House Speaker John Boehner's office is working with the Rules Committee to craft the resolution that would determine the contours and function of the select committee to investigate the deadly 2012 attack on the U.S. consulate in Benghazi, Libya.
The resolution could receive a Rules Committee hearing on Wednesday and hit the House floor for consideration Thursday or Friday, Republican sources confirmed Monday after Boehner, R-Ohio, announced that he was appointing Rep. Trey Gowdy, R-S.C., chairman of the select committee.
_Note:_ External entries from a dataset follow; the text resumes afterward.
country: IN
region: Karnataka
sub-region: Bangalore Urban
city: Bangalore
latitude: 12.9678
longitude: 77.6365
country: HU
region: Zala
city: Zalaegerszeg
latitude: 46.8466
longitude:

Boehner, who holds the power to appoint all members of the select committee, plans to name some Democrats to the panel unless they choose to boycott.
The select committee’s staff could number about 20, with aides drawn from the five standing House committees of jurisdiction that have until now worked jointly to investigate the Sept. 11, 2012, terrorist attack on the U.S. diplomatic compound in Benghazi that left four Americans dead, including Ambassador Christopher Stevens. Those committees are Armed Services, Foreign Affairs, Intelligence, Judiciary and Oversight and Government Reform.
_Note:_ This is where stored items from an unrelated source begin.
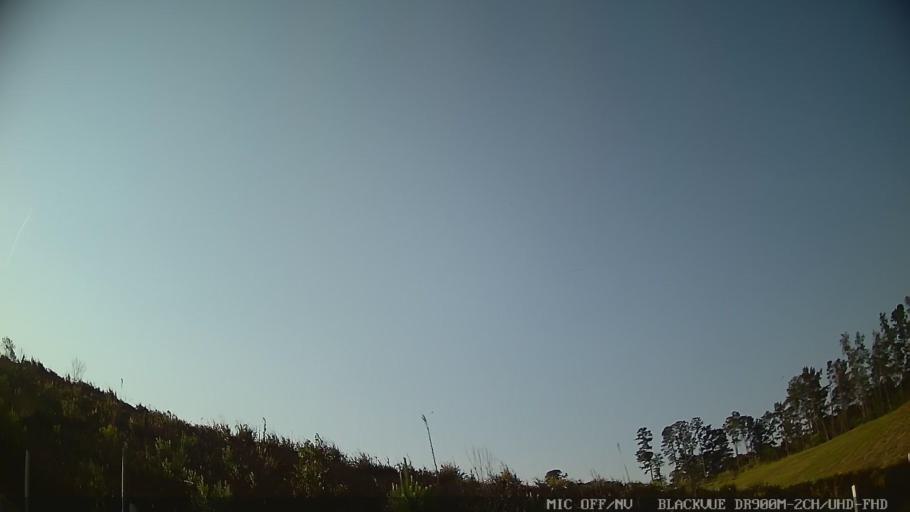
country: BR
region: Sao Paulo
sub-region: Itatiba
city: Itatiba
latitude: -23.0270
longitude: -46.8297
Staff hires from the private or think-tank sectors also are possible.
“I plan to ensure he and his committee have the strongest authority possible to root out all the facts,” Boehner said as a part of a statement announcing Gowdy’s appointment.
Still not clear is how many members the select committee will have. But those appointed could be drawn from the panels that have been handling the existing investigation, or from an informal committee of Republicans that has been meeting once a week to monitor the joint investigation. Rep. Lynn Westmoreland, R-Ga., who serves on the House Intelligence Committee, has been chairman of the informal committee and could make the cut.
Westmoreland told the Washington Examiner on Monday that he is interested in serving on the committee. The members who served on his informal Benghazi committee included Gowdy; Devin Nunes of California; Jason Chaffetz of Utah; Mike Conaway of Texas; Tom Cotton of Arkansas; Jim Gerlach of Pennsylvania; Joe Heck of Utah; and Adam Kinzinger of Illinois.